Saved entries
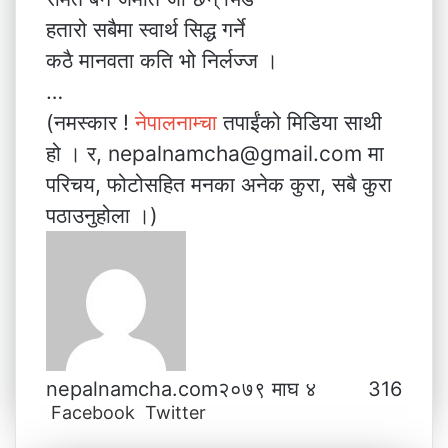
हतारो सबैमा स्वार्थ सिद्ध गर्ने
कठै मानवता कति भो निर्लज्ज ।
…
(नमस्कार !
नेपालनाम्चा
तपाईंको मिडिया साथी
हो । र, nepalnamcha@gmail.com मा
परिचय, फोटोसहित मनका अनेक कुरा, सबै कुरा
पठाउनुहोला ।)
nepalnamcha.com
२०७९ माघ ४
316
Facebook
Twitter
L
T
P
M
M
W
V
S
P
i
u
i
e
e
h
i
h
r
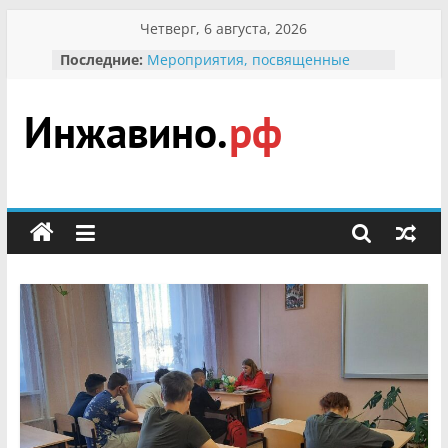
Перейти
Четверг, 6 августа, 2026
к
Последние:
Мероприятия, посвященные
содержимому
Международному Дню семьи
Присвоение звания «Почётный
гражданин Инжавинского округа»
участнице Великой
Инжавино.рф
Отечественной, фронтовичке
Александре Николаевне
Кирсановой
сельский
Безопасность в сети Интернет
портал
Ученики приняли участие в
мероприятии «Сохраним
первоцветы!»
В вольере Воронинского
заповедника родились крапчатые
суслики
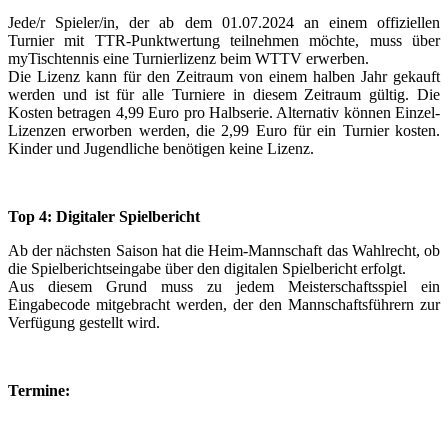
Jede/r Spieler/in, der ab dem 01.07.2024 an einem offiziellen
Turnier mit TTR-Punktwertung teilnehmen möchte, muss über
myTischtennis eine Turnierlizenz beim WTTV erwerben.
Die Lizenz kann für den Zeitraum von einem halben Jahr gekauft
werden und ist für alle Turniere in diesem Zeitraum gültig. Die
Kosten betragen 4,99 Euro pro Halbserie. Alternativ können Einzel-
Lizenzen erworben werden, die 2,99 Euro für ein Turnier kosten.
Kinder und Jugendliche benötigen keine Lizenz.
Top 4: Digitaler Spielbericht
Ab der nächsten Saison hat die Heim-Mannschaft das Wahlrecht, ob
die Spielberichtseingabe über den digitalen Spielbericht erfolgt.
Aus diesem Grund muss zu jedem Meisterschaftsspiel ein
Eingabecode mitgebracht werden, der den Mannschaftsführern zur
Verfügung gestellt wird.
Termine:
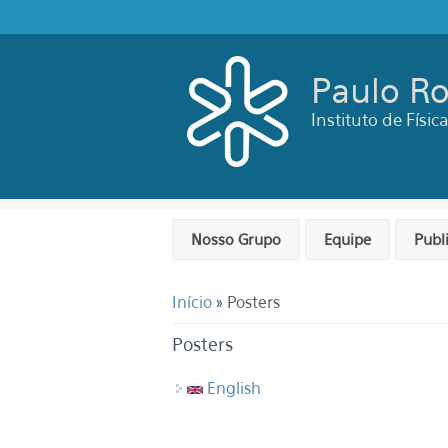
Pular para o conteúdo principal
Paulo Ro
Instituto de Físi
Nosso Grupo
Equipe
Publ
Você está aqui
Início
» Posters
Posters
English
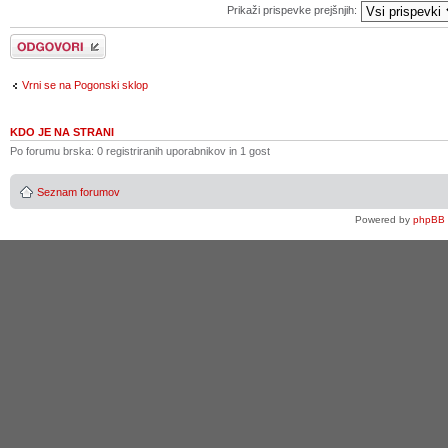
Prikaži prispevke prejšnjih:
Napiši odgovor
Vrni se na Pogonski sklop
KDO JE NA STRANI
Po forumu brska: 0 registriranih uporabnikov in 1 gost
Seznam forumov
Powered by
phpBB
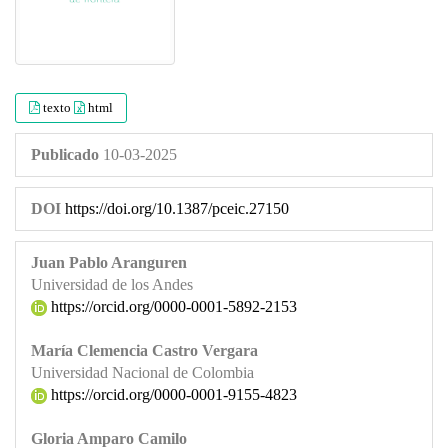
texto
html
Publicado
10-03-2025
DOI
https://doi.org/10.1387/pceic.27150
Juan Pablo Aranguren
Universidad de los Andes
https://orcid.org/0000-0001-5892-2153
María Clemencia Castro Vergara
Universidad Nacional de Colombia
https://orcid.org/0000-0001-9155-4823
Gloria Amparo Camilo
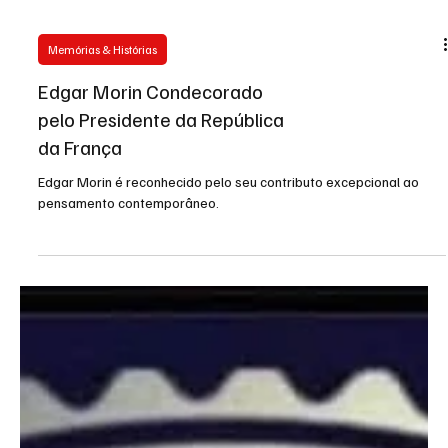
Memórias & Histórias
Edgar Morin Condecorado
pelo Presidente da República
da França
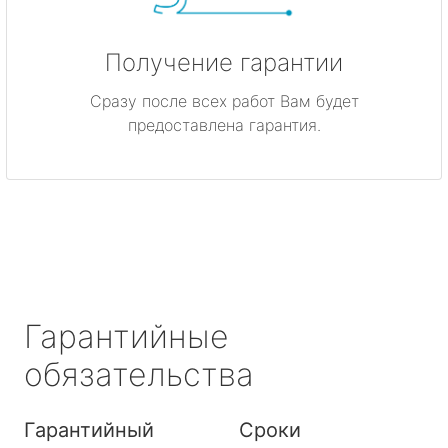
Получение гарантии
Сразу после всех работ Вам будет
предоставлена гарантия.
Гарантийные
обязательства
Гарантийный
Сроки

Task item -> Return every line in the saved entries above that contains the string "nepalnamcha".

Task answer ->
हो । र, nepalnamcha@gmail.com मा
nepalnamcha.com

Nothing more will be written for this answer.